И, кажется, её отъезд к родителям. Навечно, Эрик, понимаешь?! Ты вообще слышишь? Я собираю вещи, видишь! Прекрати улыбаться, я не шучу!
Внезапно недовольно изнутри толкнулся будущий малыш. Сара, охнув скорее от неожиданности, чем от чего – то ещё, потёрла поясницу, села на кровать, вытянула ноги, враз затекшие.
– Генри, тихонько! Мама ещё не привыкла к такому…
Муж, не сводящий с неё взгляда и забавляющийся тем, как она, вещь за вещью, набивает до отказа маленький чемоданчик, подошёл к ней:
– Генри… пф… У нас дочь, София!
Эрик сел на корточки, принялся стягивать с ног жены изящные туфельки:
– Ты уже передумала спасаться бегством, как я погляжу? – он глянул на неё искрящимися глазами.
Сара повела ногой, высвобождая её их рук Говарда.
– Вот захочу и сбегу! —упрямо заявила она. —Мы сбежим!
Она положила одну руку сверху живота, а вторую – снизу.
– Взбалмошная бунтарка! – буркнул вполголоса Эрик. – София, твоя мама чудит сегодня!
– Генри, а твой отец никак не может смириться, что ты мальчик! – она не выдержала и расхохоталась, а следом добавила: -Не верит тому, кто знает!
– А мы собираемся остановиться на одном ребёнке? – поинтересовался мужчина, вставая на ноги, оставив попытку снять с Сары обувь, дать отдых её ногам.
– Ни за что! – отозвалась его жена.
– Тогда Генри ты назовёшь нашего второго ребёнка, который будет мальчишкой!
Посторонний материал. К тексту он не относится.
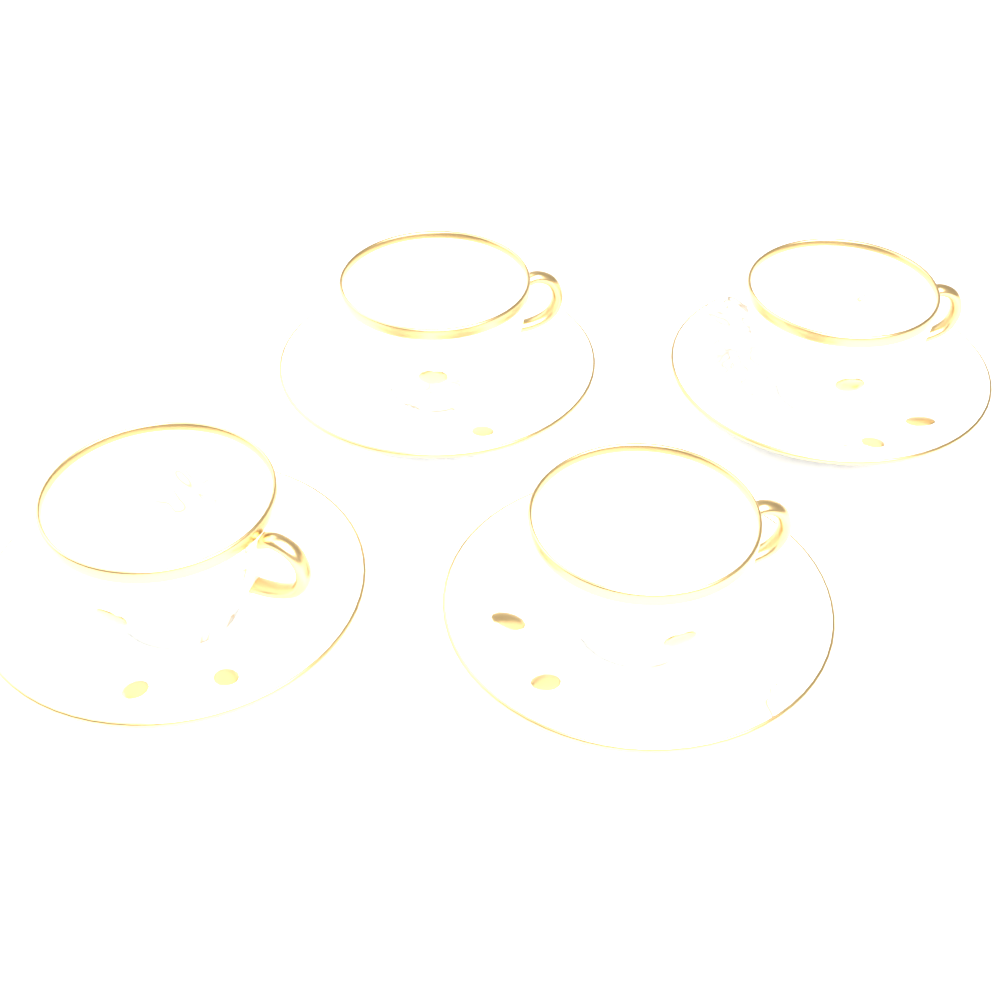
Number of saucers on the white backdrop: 4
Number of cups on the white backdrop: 4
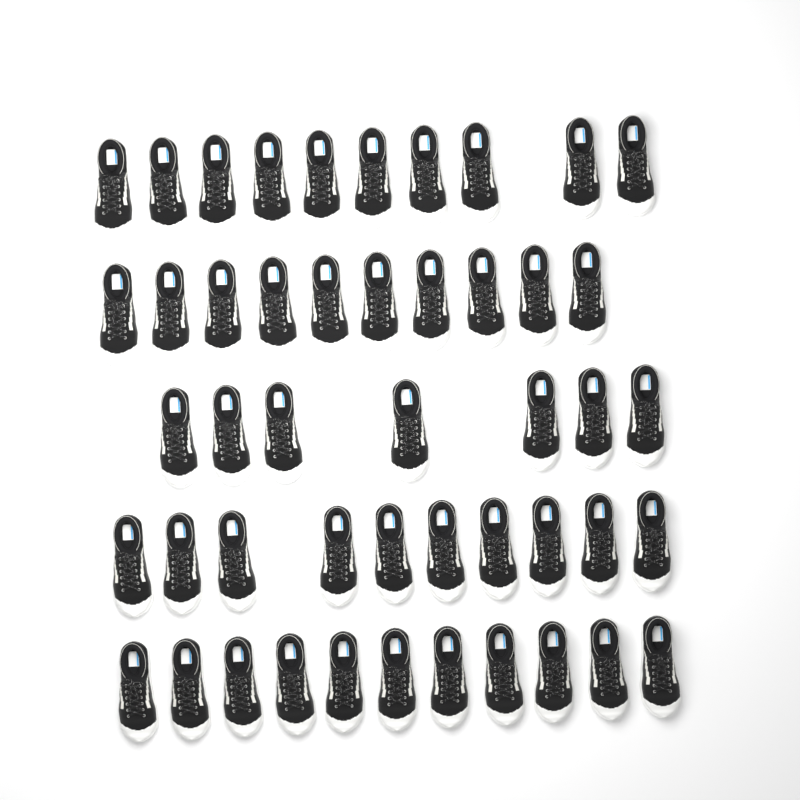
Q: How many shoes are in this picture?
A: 48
Он посмотрел Саре в глаза:
– А сейчас ты носишь нашу Софию!
– Упрямец! – снова расхохоталась Говард, жизнерадостная и цветущая.
***
Всё случилось так быстро, что они и не поняли, в какой момент рухнула их тщательно оберегаемая мечта.
Сара всегда боялась ночей, а теперь, будучи не одна и ответственна не только за своё благополучие, страшилась из вдвойне, подозревая во тьме неизвестные неприятности, расцвет ошибок, которые нельзя исправить, неизбывную боль, с которой жить не научишься.
Муж убеждал, а, вернее, пробовал, попытку за попыткой, убедить любимую в том, что в темноте нет ничего осязаемого, разумного, ничего, чего она опасалась. В темноте есть только покой и возможность чуть– чуть отдохнуть перед новой дневной кутерьмой. Эрик утверждал, темнота – может ласкать, дать совет, утешить! И Сара почти ему верила.
Но тогда…
Та ночь была виновна во всем, что случилось и чему случиться было не дано. Непроглядная и молчаливая, как глухонемая, заглядывающая в окна без спроса тревожными глазами, в которых только и можно было разглядеть, что чёрные колодца бездны. Она, как остерегающая седовласая старуха грозила, словно руками, ветками деревьев, которые скрежетали по стеклам, предостерегала воем ветра в каминных трубах. От чего?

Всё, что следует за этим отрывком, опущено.